Below are records. Count every line containing the word "thumb" and give the number alone.

=======

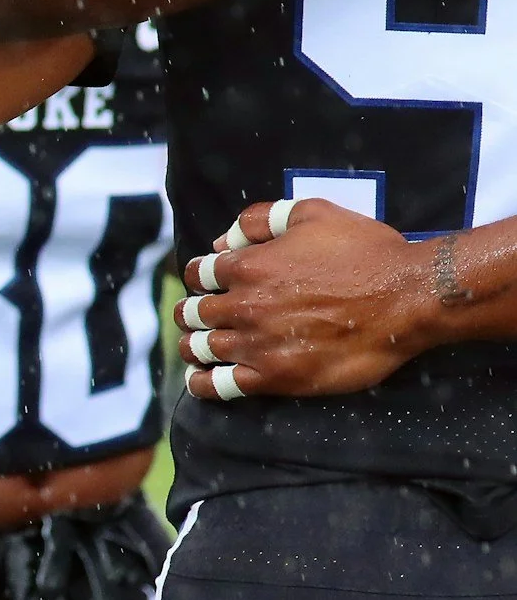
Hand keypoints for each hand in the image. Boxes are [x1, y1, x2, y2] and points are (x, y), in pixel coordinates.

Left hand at [174, 198, 435, 400]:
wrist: (408, 299)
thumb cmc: (366, 253)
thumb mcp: (314, 214)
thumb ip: (260, 220)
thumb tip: (222, 240)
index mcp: (247, 267)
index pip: (199, 273)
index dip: (199, 276)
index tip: (205, 282)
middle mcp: (244, 306)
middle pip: (193, 313)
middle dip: (191, 312)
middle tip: (196, 316)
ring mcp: (257, 344)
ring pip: (200, 348)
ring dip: (193, 345)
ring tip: (196, 346)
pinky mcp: (276, 377)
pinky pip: (221, 385)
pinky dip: (203, 383)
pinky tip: (200, 380)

=======

▶ **Written answer**: 4